Washington, 16 October 1997 (RFE/RL) - A senior Latvian diplomat says a Baltic-U.S. charter is essentially complete with only a few "fine" points remaining to be resolved, and that it includes at least moral support for Baltic memberships in NATO.

Ambassador to the United States Ojars Kalnins said Tuesday's talks at the State Department in Washington among Estonia, Latvia, Lithuania and the U.S. were "very productive and successful."

The talks did not produce a final document, said Kalnins, but he told RFE/RL on Wednesday that there are no obstacles to an agreement that can be signed by the presidents of the three Baltic republics and U.S. President Bill Clinton. Kalnins said the sides hope to have a ceremony in Washington early in December.

A U.S. State Department spokesman who asked that his name not be used said the document is "99 percent complete" and should be finished "in the coming weeks."

The agreement is formally called "The Charter of Partnership Among the United States and the Republics of Estonia, Latvia and Lithuania." The State Department says the charter expresses the shared vision for a new, integrated Europe that is democratic, prosperous and undivided.

The idea for the charter was born of the desire of the three Baltic republics to become full members of the NATO military alliance.

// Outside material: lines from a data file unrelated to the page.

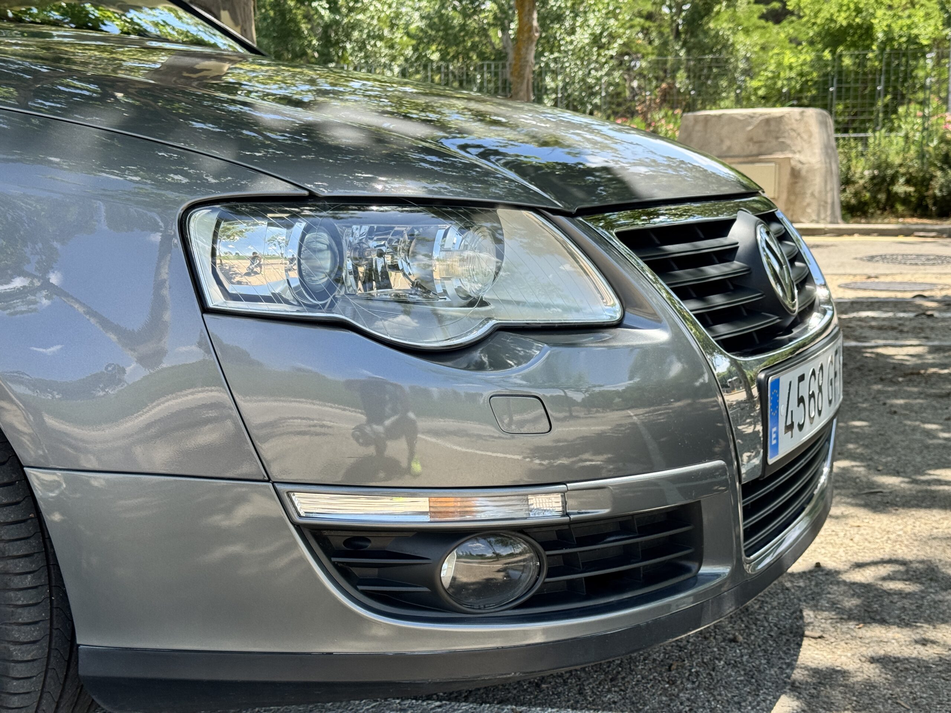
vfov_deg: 30.3
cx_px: 476
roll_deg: +1.1
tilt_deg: -9.7
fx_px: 1319
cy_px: 356
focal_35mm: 48
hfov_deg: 39.7
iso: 64
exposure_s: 1/1366
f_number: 1.78
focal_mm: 6.76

At its July summit in Madrid, the 16-member alliance invited the Czech Republic, Hungary and Poland to become the first of the Central and Eastern European nations to join NATO. However, NATO also told the Baltic states, as well as Bulgaria, Romania and Slovenia, that Madrid was not the end of enlargement, only the beginning.

On a visit to Vilnius a week after the NATO summit, U.S. Secretary of State Madeleine Albright said the charter would not be a replacement for NATO membership and would not be a security guarantee. But she did say the charter would "codify a lot of the common values that the Baltic States and the United States share, our view of an undivided Europe, and the importance of cooperation across the board." She called the charter concept, "an umbrella that allows us to cooperate on the basis of shared values and goals."

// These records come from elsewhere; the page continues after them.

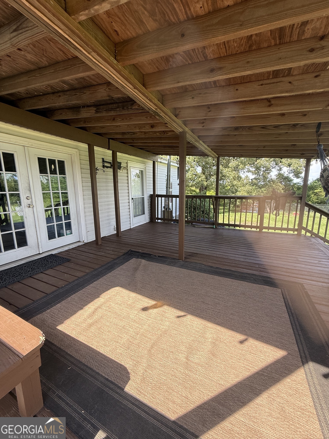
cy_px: 220
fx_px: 177
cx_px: 164
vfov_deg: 102.1
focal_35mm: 14
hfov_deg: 85.7
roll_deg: +0.5
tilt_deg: -9.2
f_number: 2.2
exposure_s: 1/238
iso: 50
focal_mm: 2.22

Senior diplomats from each of the three Baltic republics held a full day of talks at the State Department on Tuesday with Deputy Assistant Secretary of State for Europe and Canada Ronald Asmus in an effort to conclude the negotiations. Diplomats from the three countries and the U.S. said the remaining issues would be worked out through regular diplomatic channels.

While it would not provide a text of the draft partnership charter, the State Department said Wednesday that the document "does address Baltic integration" into European and Trans-Atlantic institutions such as the European Union, the Organization for Security and Cooperation in Europe, the World Trade Organization, and NATO.

The charter document, says the State Department, reiterates support for the NATO enlargement process. It says the U.S. "welcomes and supports," the efforts of Estonia, Latvia and Lithuania to join NATO, and it adds that NATO membership for each country can take place when each has proved itself "able and willing to assume the responsibilities and obligations," that membership requires.

The charter will not be a binding agreement, however, Baltic diplomats have said the document is significant because it creates a framework for a special relationship between the three republics and the United States.